View all Uncle Eddy | September 15, 2019
Our Lady of Sorrows
I can’t tell you how deeply sorry I was to hear the news of your mother’s death. Please count on my prayers. It has been said that we can offer no greater prayer than that made of humble tears; I am sure we are both praying especially well right now.
I doubt it’s mere coincidence that today is the memorial of Our Lady of Sorrows, when the whole Church commemorates the incomparable sufferings of the Blessed Virgin Mary. As you bear your grief, you might want to look to her to learn how to bear it as God would have you. Our Lord did not wish to spare her the deepest sorrows. From the moment of Simeon’s prophecy, when he foretold to Mary that a “sword would pierce your heart,” through the desperate, midnight flight into Egypt when Jesus was just a baby, to the three days when as a boy he inexplicably disappeared, to his walk to Calvary, crucifixion, deposition, and burial, she bore in her heart the indescribable pain of seeing her only son suffer injustice, torture, and rejection. And since her heart was unmarred by selfishness, she loved him more than we can imagine, which only compounded her sorrow when she witnessed his sufferings. Why would Christ have not spared her these pains? The answer to that question lies hidden in the mystery of love and sacrifice, a mystery that no mind can penetrate, but every loving heart can grasp.

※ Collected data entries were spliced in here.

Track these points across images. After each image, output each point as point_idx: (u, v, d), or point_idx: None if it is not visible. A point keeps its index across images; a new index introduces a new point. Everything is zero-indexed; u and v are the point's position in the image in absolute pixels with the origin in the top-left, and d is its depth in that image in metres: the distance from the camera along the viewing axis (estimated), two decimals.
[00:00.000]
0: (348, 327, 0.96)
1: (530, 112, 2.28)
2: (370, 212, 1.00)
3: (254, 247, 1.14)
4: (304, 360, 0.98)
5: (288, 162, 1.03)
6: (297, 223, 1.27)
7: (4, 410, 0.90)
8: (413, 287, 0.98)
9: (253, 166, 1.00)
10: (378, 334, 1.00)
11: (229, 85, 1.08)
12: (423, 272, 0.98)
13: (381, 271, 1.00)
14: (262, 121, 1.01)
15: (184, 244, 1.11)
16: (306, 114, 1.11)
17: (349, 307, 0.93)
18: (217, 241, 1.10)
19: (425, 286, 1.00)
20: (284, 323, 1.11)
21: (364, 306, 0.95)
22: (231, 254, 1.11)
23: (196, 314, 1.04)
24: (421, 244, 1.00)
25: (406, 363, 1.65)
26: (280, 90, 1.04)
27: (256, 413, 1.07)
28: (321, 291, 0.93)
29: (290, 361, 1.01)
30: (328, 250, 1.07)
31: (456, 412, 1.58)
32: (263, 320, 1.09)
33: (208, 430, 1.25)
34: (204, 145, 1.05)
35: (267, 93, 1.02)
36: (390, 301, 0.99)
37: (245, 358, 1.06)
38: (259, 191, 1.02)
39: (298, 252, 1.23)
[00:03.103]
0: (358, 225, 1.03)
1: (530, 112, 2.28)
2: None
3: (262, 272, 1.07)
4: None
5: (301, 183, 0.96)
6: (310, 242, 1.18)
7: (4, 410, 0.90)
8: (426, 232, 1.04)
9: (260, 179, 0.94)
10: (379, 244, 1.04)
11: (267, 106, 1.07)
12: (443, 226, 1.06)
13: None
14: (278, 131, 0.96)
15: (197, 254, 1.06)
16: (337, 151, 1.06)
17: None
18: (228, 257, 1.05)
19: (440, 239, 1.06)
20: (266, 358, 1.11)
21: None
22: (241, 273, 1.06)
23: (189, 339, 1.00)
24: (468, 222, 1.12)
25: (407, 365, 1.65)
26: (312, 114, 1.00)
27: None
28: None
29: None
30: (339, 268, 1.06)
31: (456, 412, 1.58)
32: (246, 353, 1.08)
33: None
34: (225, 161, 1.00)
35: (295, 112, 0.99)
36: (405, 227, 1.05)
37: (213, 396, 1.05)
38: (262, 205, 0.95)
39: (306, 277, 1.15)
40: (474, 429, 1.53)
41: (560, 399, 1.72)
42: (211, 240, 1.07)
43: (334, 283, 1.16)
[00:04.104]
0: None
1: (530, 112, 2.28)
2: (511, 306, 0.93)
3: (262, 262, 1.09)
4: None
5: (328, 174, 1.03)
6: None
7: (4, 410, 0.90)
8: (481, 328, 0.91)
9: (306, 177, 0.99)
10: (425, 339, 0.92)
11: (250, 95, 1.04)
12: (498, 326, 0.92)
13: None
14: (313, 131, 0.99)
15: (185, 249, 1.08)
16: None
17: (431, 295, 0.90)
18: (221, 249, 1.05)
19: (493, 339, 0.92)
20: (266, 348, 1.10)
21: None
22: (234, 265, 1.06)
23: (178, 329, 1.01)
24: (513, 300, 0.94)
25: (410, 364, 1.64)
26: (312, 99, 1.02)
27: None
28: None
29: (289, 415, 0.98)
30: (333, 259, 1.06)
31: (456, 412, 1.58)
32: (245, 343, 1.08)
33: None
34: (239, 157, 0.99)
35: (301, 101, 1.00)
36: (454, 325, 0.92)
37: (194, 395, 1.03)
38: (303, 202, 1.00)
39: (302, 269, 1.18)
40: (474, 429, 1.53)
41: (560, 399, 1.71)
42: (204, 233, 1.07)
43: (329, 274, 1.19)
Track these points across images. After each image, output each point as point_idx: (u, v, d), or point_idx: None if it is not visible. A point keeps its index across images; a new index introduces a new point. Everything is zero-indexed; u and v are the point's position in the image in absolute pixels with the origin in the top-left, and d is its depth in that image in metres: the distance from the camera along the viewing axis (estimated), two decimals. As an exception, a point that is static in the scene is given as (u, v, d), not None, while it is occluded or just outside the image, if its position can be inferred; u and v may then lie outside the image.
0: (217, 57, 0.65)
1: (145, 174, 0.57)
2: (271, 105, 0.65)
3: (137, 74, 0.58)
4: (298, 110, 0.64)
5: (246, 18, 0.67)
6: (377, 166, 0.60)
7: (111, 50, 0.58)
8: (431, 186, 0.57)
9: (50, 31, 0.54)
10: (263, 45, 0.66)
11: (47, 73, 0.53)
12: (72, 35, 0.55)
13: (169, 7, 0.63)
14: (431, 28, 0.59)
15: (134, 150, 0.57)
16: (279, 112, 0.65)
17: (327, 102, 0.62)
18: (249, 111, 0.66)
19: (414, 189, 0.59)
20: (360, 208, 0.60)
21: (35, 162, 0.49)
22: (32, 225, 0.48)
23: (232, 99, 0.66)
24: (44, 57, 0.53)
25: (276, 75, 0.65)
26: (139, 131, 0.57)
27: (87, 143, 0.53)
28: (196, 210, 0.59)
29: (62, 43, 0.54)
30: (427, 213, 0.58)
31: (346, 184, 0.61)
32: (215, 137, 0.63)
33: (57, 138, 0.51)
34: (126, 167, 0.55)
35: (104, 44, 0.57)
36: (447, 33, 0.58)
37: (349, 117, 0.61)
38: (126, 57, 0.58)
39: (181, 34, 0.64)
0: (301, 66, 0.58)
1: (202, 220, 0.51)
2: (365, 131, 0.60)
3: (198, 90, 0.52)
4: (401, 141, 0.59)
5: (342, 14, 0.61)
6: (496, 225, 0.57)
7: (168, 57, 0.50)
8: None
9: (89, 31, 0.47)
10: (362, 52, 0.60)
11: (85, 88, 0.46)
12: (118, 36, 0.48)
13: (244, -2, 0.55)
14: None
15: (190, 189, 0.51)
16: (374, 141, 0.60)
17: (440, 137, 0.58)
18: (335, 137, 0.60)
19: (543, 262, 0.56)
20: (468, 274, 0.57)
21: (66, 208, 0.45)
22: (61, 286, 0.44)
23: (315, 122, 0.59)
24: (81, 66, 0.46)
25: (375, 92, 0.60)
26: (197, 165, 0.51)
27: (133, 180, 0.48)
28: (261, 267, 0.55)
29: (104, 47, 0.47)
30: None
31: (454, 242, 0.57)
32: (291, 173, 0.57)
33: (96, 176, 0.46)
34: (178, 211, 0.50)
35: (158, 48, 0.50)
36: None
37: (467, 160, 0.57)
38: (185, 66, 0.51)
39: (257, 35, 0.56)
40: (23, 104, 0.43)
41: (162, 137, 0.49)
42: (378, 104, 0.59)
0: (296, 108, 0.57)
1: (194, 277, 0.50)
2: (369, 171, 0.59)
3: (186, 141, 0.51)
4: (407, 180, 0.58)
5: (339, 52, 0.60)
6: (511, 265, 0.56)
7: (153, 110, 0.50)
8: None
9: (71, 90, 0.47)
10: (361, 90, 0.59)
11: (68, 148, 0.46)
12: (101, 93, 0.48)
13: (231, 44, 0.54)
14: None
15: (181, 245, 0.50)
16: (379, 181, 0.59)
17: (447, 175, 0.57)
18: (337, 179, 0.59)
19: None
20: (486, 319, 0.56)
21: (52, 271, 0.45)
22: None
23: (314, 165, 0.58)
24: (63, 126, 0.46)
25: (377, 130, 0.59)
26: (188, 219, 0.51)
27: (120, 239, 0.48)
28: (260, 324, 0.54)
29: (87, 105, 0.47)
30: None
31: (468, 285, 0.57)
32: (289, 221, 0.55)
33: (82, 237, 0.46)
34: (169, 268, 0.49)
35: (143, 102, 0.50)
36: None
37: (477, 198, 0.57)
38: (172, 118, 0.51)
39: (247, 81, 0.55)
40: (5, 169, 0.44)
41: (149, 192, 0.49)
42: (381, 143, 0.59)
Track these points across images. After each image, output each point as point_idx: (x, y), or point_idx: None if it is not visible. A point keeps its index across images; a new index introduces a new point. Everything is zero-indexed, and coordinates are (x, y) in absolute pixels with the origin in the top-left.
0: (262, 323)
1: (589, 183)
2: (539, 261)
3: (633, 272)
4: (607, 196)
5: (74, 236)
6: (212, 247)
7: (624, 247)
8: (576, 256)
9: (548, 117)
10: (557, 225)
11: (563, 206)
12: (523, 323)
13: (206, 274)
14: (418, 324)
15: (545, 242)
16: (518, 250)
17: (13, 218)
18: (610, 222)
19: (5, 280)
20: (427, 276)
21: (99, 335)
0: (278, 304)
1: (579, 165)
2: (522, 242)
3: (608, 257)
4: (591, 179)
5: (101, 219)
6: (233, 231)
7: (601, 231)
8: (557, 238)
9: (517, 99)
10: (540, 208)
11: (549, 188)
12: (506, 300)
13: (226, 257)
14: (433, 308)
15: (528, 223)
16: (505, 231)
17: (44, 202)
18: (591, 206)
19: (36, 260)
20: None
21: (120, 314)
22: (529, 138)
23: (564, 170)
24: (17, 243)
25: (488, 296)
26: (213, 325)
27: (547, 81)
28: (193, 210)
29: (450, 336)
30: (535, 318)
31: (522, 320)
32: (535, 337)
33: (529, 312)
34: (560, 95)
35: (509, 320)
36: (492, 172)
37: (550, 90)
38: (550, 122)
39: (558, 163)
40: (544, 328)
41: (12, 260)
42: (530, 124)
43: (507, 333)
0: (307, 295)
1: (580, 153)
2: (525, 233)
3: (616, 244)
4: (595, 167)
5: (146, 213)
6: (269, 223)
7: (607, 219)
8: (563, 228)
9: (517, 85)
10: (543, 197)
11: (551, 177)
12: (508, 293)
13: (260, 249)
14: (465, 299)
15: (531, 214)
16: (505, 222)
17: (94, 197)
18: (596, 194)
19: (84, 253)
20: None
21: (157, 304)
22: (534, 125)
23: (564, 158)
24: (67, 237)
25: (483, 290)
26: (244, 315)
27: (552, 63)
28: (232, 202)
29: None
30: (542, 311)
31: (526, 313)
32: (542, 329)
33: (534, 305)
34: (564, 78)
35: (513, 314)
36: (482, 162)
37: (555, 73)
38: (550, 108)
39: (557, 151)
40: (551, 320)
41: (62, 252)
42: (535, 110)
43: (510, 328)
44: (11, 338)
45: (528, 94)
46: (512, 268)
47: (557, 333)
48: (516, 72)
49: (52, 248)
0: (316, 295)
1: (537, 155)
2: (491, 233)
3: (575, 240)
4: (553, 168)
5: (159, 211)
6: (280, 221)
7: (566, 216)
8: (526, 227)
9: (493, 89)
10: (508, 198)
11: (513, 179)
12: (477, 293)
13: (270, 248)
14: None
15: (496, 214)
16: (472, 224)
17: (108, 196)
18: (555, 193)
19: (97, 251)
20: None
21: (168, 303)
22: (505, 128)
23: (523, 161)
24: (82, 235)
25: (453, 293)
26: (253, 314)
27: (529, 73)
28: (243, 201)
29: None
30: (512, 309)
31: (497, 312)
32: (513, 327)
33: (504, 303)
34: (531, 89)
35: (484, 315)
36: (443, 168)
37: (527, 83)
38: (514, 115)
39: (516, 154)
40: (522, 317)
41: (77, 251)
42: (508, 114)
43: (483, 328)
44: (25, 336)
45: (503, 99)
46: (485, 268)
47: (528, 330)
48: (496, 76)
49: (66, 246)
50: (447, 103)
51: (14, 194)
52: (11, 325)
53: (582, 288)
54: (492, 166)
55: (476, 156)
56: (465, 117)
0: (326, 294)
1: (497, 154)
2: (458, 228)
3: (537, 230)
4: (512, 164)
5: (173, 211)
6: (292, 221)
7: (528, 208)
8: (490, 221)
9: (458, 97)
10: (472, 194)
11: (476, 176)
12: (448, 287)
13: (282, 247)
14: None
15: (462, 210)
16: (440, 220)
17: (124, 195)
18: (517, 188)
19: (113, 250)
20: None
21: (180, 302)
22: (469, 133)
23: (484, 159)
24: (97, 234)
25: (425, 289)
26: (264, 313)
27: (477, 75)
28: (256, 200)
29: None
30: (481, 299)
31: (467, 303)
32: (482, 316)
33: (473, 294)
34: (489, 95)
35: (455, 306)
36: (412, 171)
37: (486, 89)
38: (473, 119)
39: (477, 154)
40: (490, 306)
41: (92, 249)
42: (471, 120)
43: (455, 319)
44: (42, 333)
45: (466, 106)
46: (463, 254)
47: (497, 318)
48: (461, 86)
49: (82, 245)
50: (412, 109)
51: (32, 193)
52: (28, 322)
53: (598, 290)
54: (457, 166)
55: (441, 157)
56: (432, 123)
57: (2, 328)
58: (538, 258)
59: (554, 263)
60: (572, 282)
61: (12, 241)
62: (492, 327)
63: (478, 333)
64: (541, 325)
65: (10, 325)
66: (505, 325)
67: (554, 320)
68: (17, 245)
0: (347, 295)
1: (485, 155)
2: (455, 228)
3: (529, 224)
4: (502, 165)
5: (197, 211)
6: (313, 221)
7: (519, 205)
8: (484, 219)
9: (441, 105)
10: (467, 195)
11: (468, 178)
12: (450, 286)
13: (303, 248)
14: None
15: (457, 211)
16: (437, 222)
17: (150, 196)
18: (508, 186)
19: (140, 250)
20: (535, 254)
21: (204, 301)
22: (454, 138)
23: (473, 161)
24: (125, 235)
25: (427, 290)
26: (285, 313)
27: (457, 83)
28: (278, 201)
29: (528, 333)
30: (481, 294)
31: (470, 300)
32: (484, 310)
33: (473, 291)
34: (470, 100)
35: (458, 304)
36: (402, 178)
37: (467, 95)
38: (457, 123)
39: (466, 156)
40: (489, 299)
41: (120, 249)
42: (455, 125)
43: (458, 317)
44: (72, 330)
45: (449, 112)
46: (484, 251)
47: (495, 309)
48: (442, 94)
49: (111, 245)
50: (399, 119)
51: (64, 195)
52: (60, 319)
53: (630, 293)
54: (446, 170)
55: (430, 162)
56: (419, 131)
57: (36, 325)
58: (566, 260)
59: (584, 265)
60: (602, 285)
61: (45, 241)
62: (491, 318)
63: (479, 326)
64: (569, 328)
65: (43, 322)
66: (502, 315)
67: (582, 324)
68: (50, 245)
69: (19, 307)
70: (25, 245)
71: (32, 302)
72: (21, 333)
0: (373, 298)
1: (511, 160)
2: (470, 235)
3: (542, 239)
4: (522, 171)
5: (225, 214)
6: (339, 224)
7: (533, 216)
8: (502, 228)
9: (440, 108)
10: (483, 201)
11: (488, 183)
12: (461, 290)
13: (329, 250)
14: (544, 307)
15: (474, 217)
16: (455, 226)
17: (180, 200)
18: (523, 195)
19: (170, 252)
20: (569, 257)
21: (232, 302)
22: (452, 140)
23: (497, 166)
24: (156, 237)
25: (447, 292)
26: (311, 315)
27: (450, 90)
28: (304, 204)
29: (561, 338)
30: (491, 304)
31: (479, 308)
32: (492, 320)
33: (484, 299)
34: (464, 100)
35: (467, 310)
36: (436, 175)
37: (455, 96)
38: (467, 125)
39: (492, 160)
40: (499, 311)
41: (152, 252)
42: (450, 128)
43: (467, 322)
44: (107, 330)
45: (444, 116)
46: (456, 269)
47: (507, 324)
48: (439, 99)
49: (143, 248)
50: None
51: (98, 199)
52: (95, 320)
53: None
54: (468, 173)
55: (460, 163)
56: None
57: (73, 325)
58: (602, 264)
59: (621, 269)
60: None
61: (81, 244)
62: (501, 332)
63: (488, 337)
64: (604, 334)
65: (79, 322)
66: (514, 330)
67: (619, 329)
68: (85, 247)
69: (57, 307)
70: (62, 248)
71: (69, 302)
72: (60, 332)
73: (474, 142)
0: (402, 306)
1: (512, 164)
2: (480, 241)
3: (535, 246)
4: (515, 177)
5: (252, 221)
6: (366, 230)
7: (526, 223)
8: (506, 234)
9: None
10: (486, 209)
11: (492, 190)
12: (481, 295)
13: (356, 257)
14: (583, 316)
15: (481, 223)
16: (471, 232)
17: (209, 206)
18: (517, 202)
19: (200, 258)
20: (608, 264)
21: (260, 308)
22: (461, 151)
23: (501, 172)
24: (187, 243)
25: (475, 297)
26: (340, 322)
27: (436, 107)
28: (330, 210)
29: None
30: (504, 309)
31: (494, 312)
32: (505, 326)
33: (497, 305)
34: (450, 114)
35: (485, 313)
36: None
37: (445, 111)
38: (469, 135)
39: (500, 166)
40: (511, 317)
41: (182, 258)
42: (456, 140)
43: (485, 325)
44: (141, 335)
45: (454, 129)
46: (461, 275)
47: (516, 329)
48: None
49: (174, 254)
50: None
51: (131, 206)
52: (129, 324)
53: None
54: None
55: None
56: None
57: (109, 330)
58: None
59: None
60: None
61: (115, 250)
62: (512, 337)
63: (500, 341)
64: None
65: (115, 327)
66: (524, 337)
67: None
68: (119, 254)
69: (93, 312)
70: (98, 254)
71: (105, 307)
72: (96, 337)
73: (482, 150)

My dear niece, bring your sorrow to the feet of the Cross, where Mary accompanied her dying son. Stand there with her, mingle your tears with hers as together you contemplate the wounds of our Lord. You will find, as all the saints have found, that those tears will bring you closer to Christ; they will teach you to recognize his voice more readily. There on Golgotha his love will seep deeper into your soul, and you will emerge better able to bring that love to others.
A week ago we celebrated Mary’s birthday, and today we celebrate her sorrows. It reminds us that we can count on few things in this life, and one of them is suffering. We might as well learn from the experts how to live it well.